(openPR) “Energie in Bürgerhand” lautete das Motto der dritten Sachwerte Sightseeing-Tour, die die 7×7 Unternehmensgruppe für Kapitalgeber und Interessenten veranstaltete. Die „Tour Solar“, zu der auch Teilnehmer aus Bonn und Siegen kamen, startete am letzten Samstag im Mai in Dillenburg und führte die knapp 50 Teilnehmer per Reisebus zu bestehenden und geplanten Solarparks in der Lahn-Dill-Region.
.
Erste Station der kleinen Rundreise war der 7x7-Solarpark in Dietzhölztal. Trotz Regenschauer öffnete Christof Schwedes, Geschäftsführer der 7x7energie GmbH, die Tore zum eingezäunten Gelände und erklärte den wohlbeschirmten Zuhörern die Funktion und Bauweise der Solarpanelen und Wechselrichter. Außerdem erwartete die Teilnehmer eine Augenweide besonderer Art: Das Gelände wird von einer Herde Schafe „bewacht“, die gleichzeitig auch im Sommerhalbjahr für die Düngung und Pflege der Wiese zuständig ist.

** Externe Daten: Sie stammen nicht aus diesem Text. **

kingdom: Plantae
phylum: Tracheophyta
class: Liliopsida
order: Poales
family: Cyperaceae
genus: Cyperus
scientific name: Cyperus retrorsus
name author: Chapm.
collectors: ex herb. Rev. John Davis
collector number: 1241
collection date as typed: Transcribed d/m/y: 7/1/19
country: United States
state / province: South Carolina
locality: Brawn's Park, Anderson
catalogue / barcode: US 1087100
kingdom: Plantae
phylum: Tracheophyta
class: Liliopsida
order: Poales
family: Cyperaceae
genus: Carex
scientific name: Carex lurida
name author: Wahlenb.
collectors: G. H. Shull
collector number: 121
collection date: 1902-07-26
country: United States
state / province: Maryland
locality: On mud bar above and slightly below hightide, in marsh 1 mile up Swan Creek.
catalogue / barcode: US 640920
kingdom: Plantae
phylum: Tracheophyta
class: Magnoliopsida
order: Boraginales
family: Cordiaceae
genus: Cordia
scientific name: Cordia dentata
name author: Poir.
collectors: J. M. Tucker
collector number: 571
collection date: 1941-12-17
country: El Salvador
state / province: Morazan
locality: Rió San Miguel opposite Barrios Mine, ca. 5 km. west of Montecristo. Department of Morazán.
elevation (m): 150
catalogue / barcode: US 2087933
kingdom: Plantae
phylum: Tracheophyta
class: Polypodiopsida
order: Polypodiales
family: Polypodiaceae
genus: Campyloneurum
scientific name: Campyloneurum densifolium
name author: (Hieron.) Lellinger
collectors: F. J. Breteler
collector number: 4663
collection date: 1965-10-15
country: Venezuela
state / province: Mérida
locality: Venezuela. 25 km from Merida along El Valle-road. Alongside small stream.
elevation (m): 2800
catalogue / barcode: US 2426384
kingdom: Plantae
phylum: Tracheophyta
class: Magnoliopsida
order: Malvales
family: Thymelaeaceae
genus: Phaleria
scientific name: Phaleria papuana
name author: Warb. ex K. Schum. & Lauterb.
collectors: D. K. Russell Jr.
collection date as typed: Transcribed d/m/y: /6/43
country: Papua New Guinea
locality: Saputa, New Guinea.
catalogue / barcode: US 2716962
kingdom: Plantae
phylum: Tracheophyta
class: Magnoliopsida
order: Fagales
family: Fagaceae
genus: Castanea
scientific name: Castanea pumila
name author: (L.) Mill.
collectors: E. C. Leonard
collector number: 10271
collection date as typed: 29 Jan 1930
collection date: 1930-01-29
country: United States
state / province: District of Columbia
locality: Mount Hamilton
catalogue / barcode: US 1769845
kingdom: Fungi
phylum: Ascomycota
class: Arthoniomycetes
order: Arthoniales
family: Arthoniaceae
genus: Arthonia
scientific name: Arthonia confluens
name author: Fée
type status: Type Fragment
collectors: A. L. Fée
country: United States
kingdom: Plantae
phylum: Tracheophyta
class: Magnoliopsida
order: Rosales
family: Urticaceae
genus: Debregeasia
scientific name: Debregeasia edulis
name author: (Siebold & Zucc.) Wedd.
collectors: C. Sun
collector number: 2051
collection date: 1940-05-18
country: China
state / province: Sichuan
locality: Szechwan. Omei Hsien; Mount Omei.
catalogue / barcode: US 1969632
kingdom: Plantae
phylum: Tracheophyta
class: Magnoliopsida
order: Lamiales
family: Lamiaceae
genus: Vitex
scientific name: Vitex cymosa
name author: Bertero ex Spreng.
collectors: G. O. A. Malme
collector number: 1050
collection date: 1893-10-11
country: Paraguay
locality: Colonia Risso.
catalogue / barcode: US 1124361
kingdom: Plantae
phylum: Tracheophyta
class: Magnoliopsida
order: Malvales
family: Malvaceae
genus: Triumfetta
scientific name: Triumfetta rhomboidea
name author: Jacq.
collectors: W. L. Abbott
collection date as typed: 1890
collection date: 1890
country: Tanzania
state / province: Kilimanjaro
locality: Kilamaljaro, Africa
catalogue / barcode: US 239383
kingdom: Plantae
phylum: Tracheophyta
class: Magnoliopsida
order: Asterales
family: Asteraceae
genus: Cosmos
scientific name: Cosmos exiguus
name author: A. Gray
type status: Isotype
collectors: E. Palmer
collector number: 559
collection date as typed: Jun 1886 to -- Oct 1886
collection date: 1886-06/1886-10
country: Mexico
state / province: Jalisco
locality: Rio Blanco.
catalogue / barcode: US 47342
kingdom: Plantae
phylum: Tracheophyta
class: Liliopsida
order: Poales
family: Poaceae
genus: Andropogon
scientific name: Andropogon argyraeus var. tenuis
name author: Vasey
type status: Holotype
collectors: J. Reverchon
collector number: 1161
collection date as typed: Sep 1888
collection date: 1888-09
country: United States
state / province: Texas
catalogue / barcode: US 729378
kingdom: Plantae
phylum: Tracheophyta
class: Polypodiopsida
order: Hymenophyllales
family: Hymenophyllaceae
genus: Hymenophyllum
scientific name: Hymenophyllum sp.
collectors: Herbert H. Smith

Sonnige Aussichten mit Erneuerbarer Energie in Mittelhessen
Die Sonne kam wieder heraus und der Solarpark lief auf Hochtouren, was an zahlreichen Monitoren live abzulesen war. Christof Schwedes: „Im April dieses Jahres lag die Leistung mit mehr als 50% über den prognostizierten Daten“ – ein weiteres überzeugendes Argument für die Nutzung von Photovoltaik-Technik in Mittelhessen. Auch deshalb plant die 7x7 Unternehmensgruppe hier weitere Solarparks, erfuhren die Teilnehmer auf der nächsten Etappe nach Mittenaar-Bellersdorf. Hier konnte das landläufige Vorurteil, dass durch die Installation von Solar-Anlagen Agrarflächen verbaut würden, widerlegt werden. Auf dem Gelände eines ehemaligen Hochsicherheitsareals entsteht noch in diesem Sommer ein moderner Solarpark mit einer Fläche von rund 20.000qm.
Vom Munitionslager über die Erddeponie zum Solarpark
Bernd Donsbach, 1. Vorsitzender des „Traditionsverbandes der ehemaligen Garnison Herbornseelbach“, erklärte anhand von Bildmaterial und Anekdoten eindrücklich die Hintergründe des bis 1992 für Atomwaffen genutzten Munitionslagers in Bellersdorf. Die neun Bunker wurden nach Stilllegung gesprengt und das Gelände anschließend als Erddeponie genutzt. So wurden ca. 15 Meter Erdmaterial aufgefüllt und anschließend begradigt: die Grundlage für die Errichtung der Solarmodule. Mit Fertigstellung des Solarparks bis Ende August 2015 wird hier also sogar im doppelten Sinne eine „nuklearfreie Stromerzeugung“ gefördert.
Von Mittenaar fuhren die „7x7-Touristen“ weiter zum ebenfalls im Sommer geplanten Solarpark in Greifenstein bei Wetzlar. Anschließend ging es zurück nach Dillenburg in die Wilhelmstraße, dem Sitz der Niederlassung der 7x7energie GmbH. Das Fazit: Ausbau der Energiegewinnung durch Sonnenenergie, ein schlüssiges Konzept, die Energie dort zu „ernten“, wo sie verbraucht wird, und Beteiligungsmöglichkeiten für Bürger vor Ort – das alles wurde durch die 7x7Sightseeing-Tour anschaulich und nachvollziehbar erklärt.